Es sind schon 5 oder 6 Jahre her, da bekam ich zu Weihnachten eine Flasche Laphroaig 10yr geschenkt. Als ich die Flasche dann am Abend öffnete und mir ein Glas einschenkte, meinten meine Kinder "iiihhh, das stinkt. So was kann man doch nicht trinken." Doch - man kann. Der Geruch verbreitet sich im ganzen Raum und hängt einem ja förmlich in der Nase. Und dieser Geruch hat sich tief eingeprägt. Ich brauche nur die Augen zu schließen und an den Laphroaig zu denken - da findet man Jod, Leder, Teer und Phenol. Jetzt mag sich mancher denken - und was hat das mit Whisky zu tun und warum in aller Welt trinkt man etwas, was nach Krankenhaus und Verbandszeug riecht???
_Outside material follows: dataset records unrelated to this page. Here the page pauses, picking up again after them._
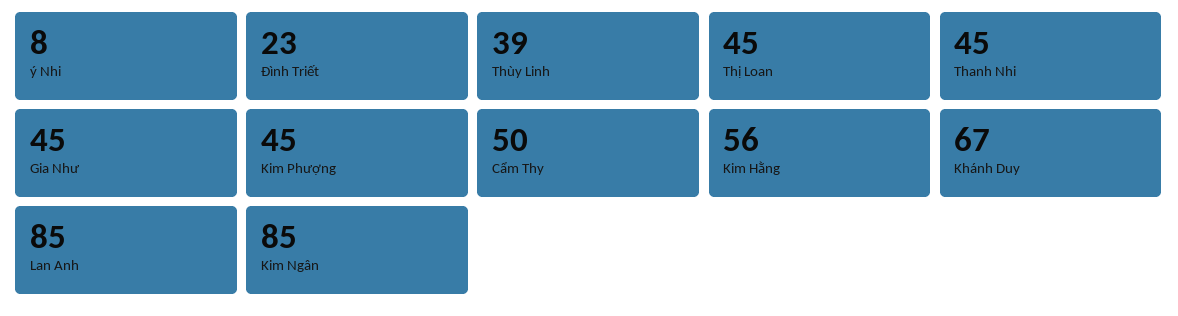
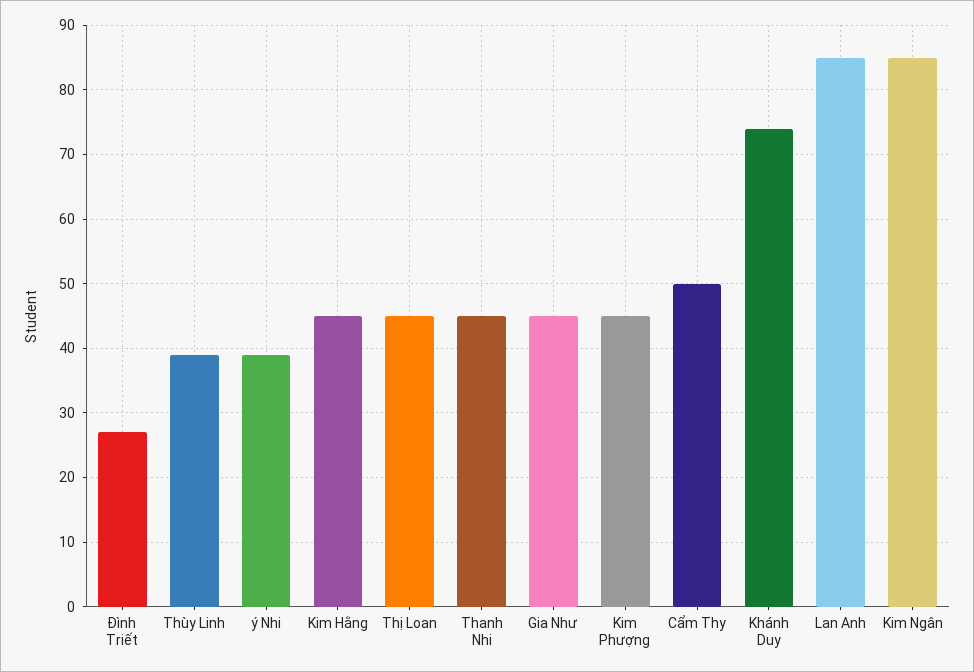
  {
-   "ý Nhi": 8,
+   "ý Nhi": 39,
-   "Đình Triết": 23,
+   "Đình Triết": 27,
    "Thùy Linh": 39,
    "Thị Loan": 45,
    "Thanh Nhi": 45,
    "Gia Như": 45,
    "Kim Phượng": 45,
    "Cẩm Thy": 50,
-   "Kim Hằng": 56,
+   "Kim Hằng": 45,
-   "Khánh Duy": 67,
+   "Khánh Duy": 74,
    "Lan Anh": 85,
    "Kim Ngân": 85
  }

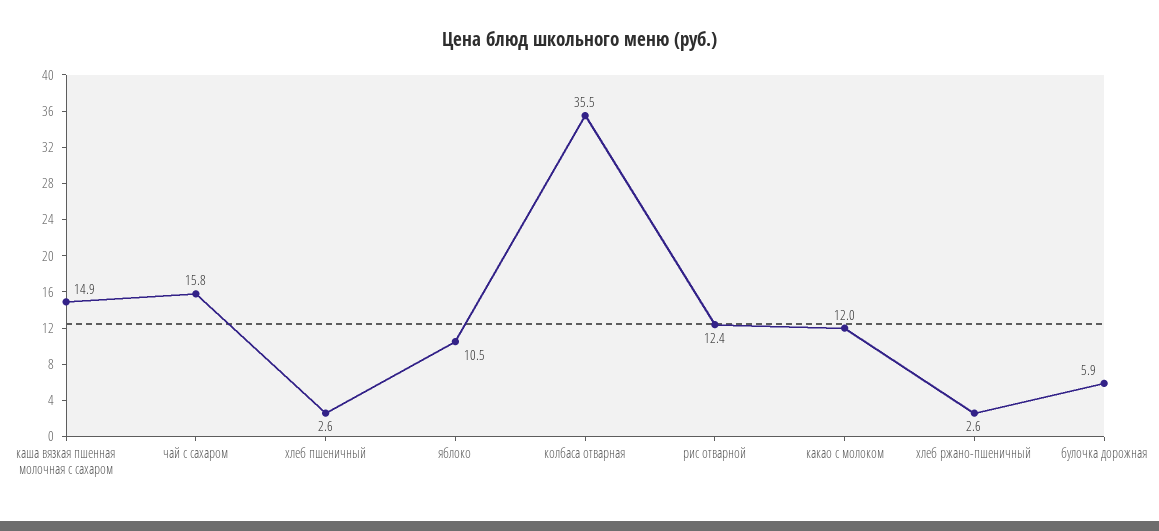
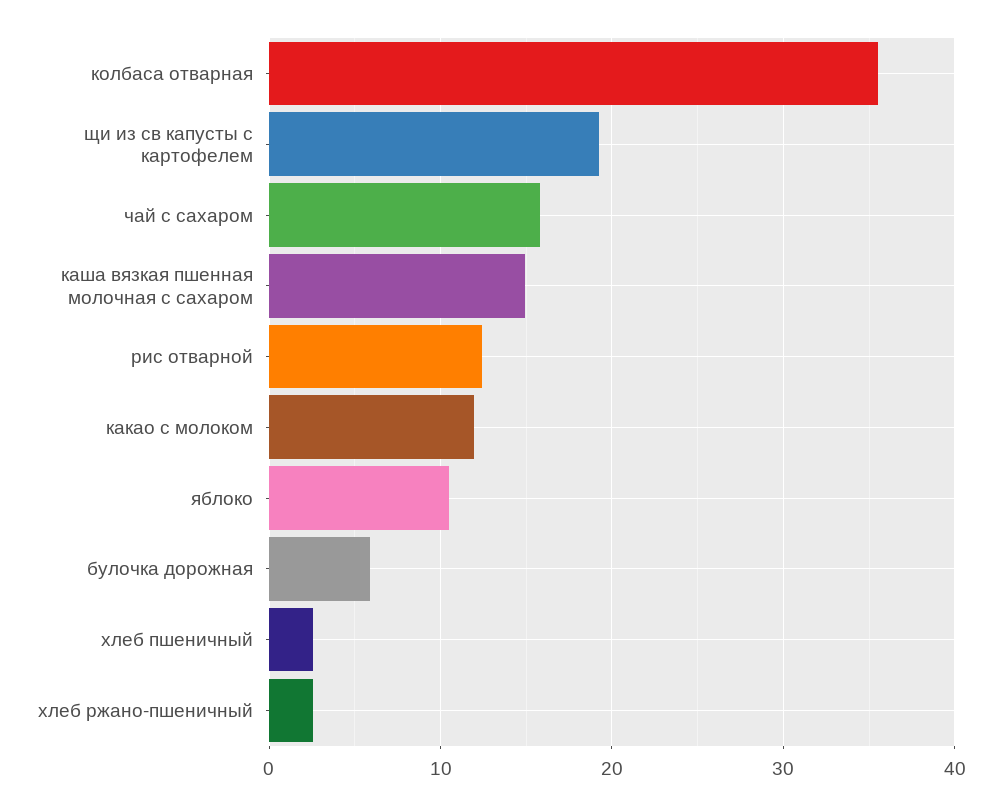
  {
    "каша вязкая пшенная молочная с сахаром": 14.9,
    "чай с сахаром": 15.8,
    "хлеб пшеничный": 2.6,
    "яблоко": 10.5,
    "колбаса отварная": 35.5,
    "рис отварной": 12.4,
    "какао с молоком": 12,
    "хлеб ржано-пшеничный": 2.6,
-   "булочка дорожная": 5.9
+   "булочка дорожная": 5.9,
+   "щи из св капусты с картофелем": 19
  }

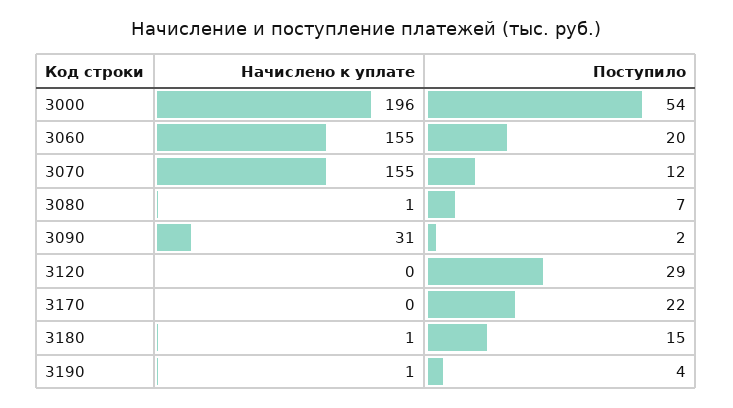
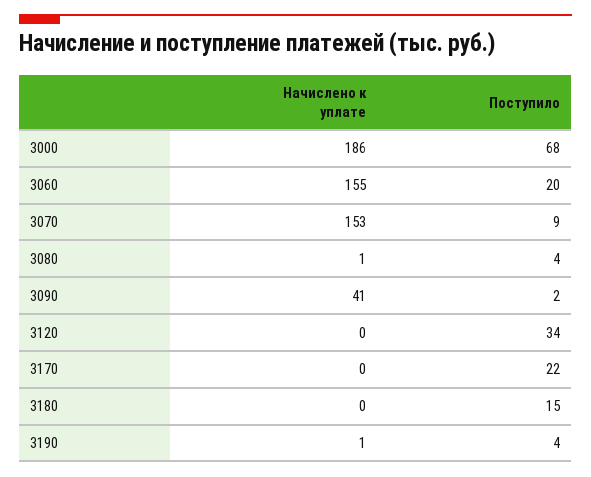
  {
    "Начислено к уплате": {
-     "3000": 196,
+     "3000": 186,
      "3060": 155,
-     "3070": 155,
+     "3070": 153,
      "3080": 1,
-     "3090": 31,
+     "3090": 41,
      "3120": 0,
      "3170": 0,
-     "3180": 1,
+     "3180": 0,
      "3190": 1
    },
    "Поступило": {
-     "3000": 54,
+     "3000": 68,
      "3060": 20,
-     "3070": 12,
+     "3070": 9,
-     "3080": 7,
+     "3080": 4,
      "3090": 2,
-     "3120": 29,
+     "3120": 34,
      "3170": 22,
      "3180": 15,
      "3190": 4
    }
  }

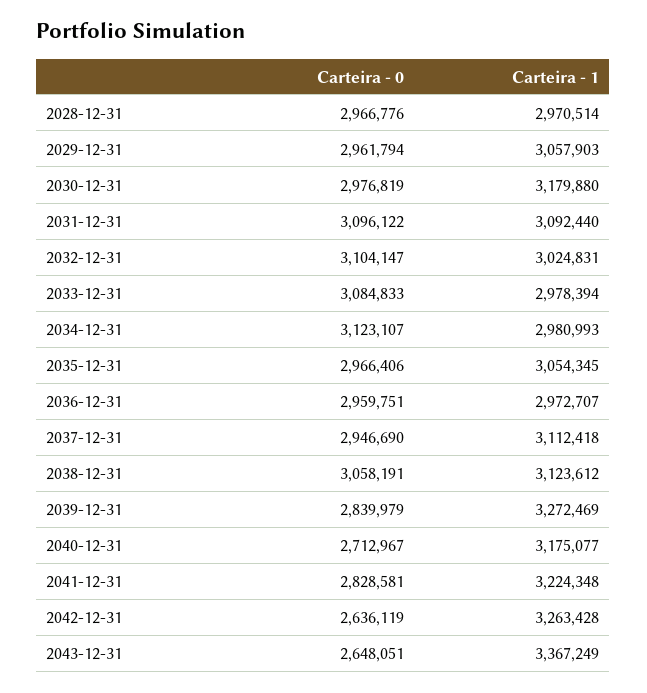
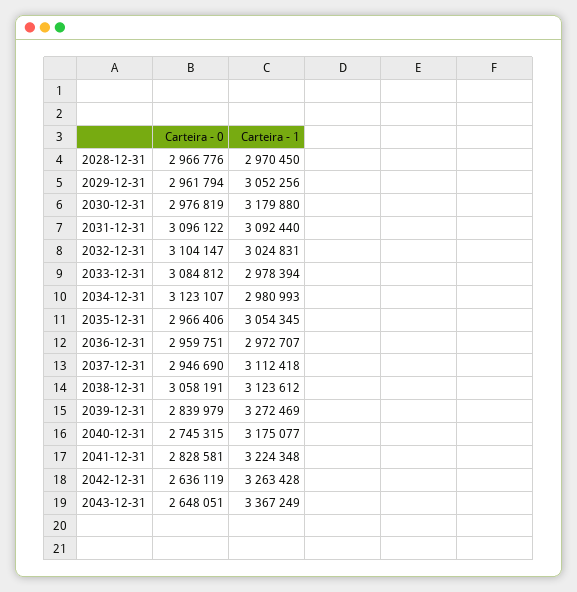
  {
    "Carteira - 0": {
      "2028-12-31": 2966776,
      "2029-12-31": 2961794,
      "2030-12-31": 2976819,
      "2031-12-31": 3096122,
      "2032-12-31": 3104147,
-     "2033-12-31": 3084833,
+     "2033-12-31": 3084812,
      "2034-12-31": 3123107,
      "2035-12-31": 2966406,
      "2036-12-31": 2959751,
      "2037-12-31": 2946690,
      "2038-12-31": 3058191,
      "2039-12-31": 2839979,
-     "2040-12-31": 2712967,
+     "2040-12-31": 2745315,
      "2041-12-31": 2828581,
      "2042-12-31": 2636119,
      "2043-12-31": 2648051
    },
    "Carteira - 1": {
-     "2028-12-31": 2970514,
+     "2028-12-31": 2970450,
-     "2029-12-31": 3057903,
+     "2029-12-31": 3052256,
      "2030-12-31": 3179880,
      "2031-12-31": 3092440,
      "2032-12-31": 3024831,
      "2033-12-31": 2978394,
      "2034-12-31": 2980993,
      "2035-12-31": 3054345,
      "2036-12-31": 2972707,
      "2037-12-31": 3112418,
      "2038-12-31": 3123612,
      "2039-12-31": 3272469,
      "2040-12-31": 3175077,
      "2041-12-31": 3224348,
      "2042-12-31": 3263428,
      "2043-12-31": 3367249
    }
  }

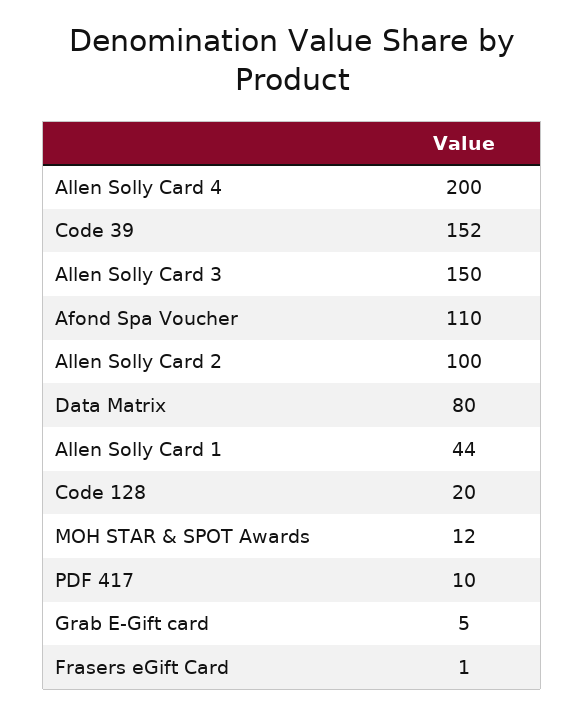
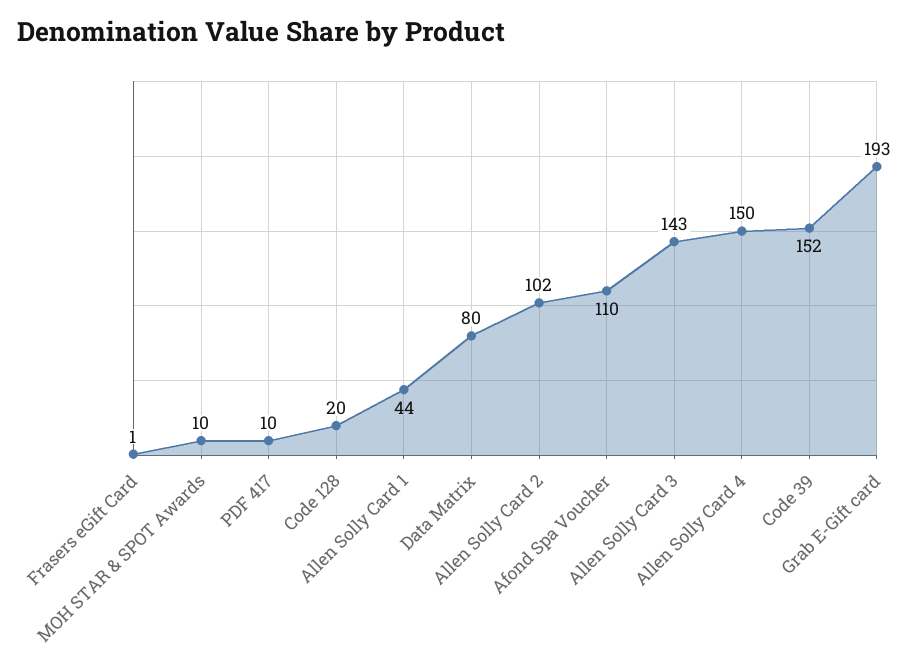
  {
-   "Allen Solly Card 4": 200,
+   "Allen Solly Card 4": 150,
    "Code 39": 152,
-   "Allen Solly Card 3": 150,
+   "Allen Solly Card 3": 143,
    "Afond Spa Voucher": 110,
-   "Allen Solly Card 2": 100,
+   "Allen Solly Card 2": 102,
    "Data Matrix": 80,
    "Allen Solly Card 1": 44,
    "Code 128": 20,
-   "MOH STAR & SPOT Awards": 12,
+   "MOH STAR & SPOT Awards": 10,
    "PDF 417": 10,
-   "Grab E-Gift card": 5,
+   "Grab E-Gift card": 193,
    "Frasers eGift Card": 1
  }

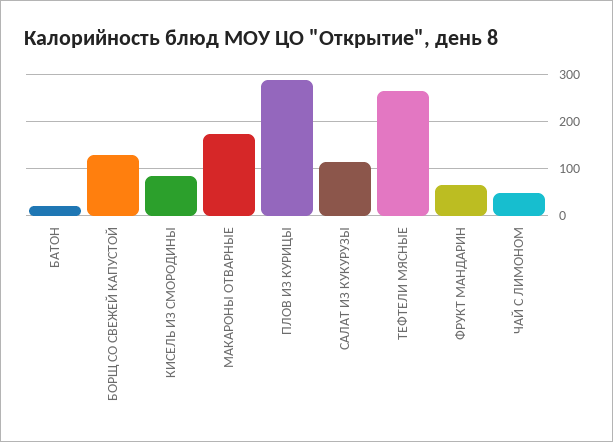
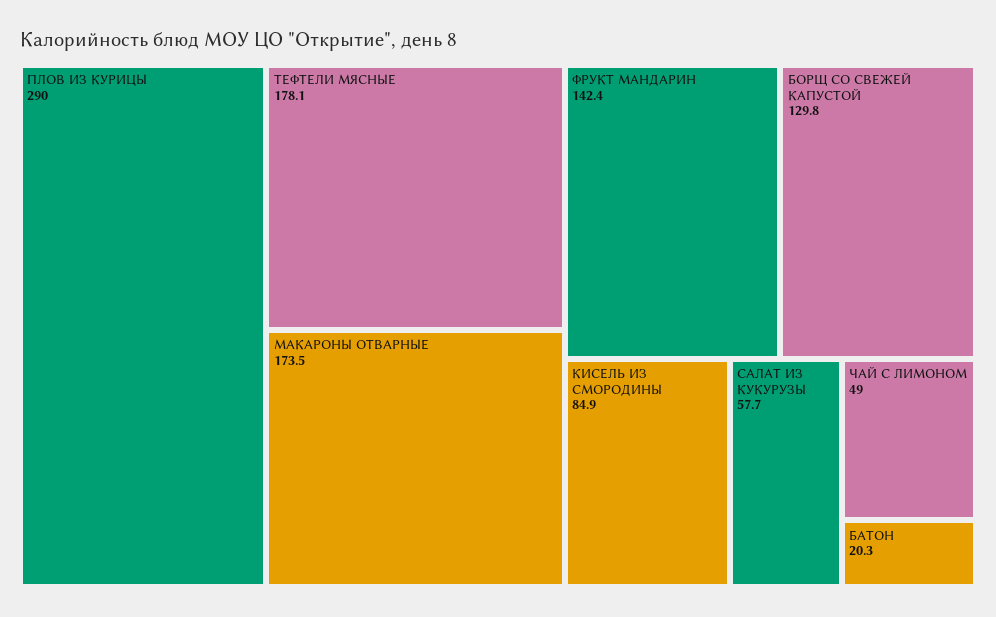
  {
    "БАТОН": 20.3,
    "БОРЩ СО СВЕЖЕЙ КАПУСТОЙ": 129.8,
    "КИСЕЛЬ ИЗ СМОРОДИНЫ": 84.9,
    "МАКАРОНЫ ОТВАРНЫЕ": 173.5,
    "ПЛОВ ИЗ КУРИЦЫ": 290,
-   "САЛАТ ИЗ КУКУРУЗЫ": 120,
+   "САЛАТ ИЗ КУКУРУЗЫ": 57.7,
-   "ТЕФТЕЛИ МЯСНЫЕ": 260,
+   "ТЕФТЕЛИ МЯСНЫЕ": 178.1,
-   "ФРУКТ МАНДАРИН": 60,
+   "ФРУКТ МАНДАРИН": 142.4,
    "ЧАЙ С ЛИМОНОМ": 49
  }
Und genau an diesem Punkt scheiden sich die Lager. Der alte Werbespruch "You love it or you hate it" trennt die Liebhaber der schwach getorften Speysides von den seebärigen Islay Malts. Die Reifung in Bourbon-Fässern mitten im rauen Klima der Insel verleiht dem Whisky seine Andersartigkeit.

Schließe die Augen und probiere einen kleinen Schluck: die Wellen klatschen an die Steine in der Bucht, die Gischt spritz hoch. Bei hohem Wellengang werden die Lagerhäuser vom Wasser umspült. Man spürt den bissigen Rauch des Torfes, die salzige Seeluft und die kreischenden Möwen. Es riecht nach Öl, Teer und frischer Farbe der bunten Fischerboote. Das ist Schottland aus dem Bilderbuch. Schlucke ihn herunter und ein Feuer beginnt zu brennen. Dunkelrote Flammen züngeln, es knistert und mit lautem Knacken zerspringt das glühende Holz. Dieser Geschmack im Mund hält die nächsten Stunden an und wird sich im Gedächtnis einprägen.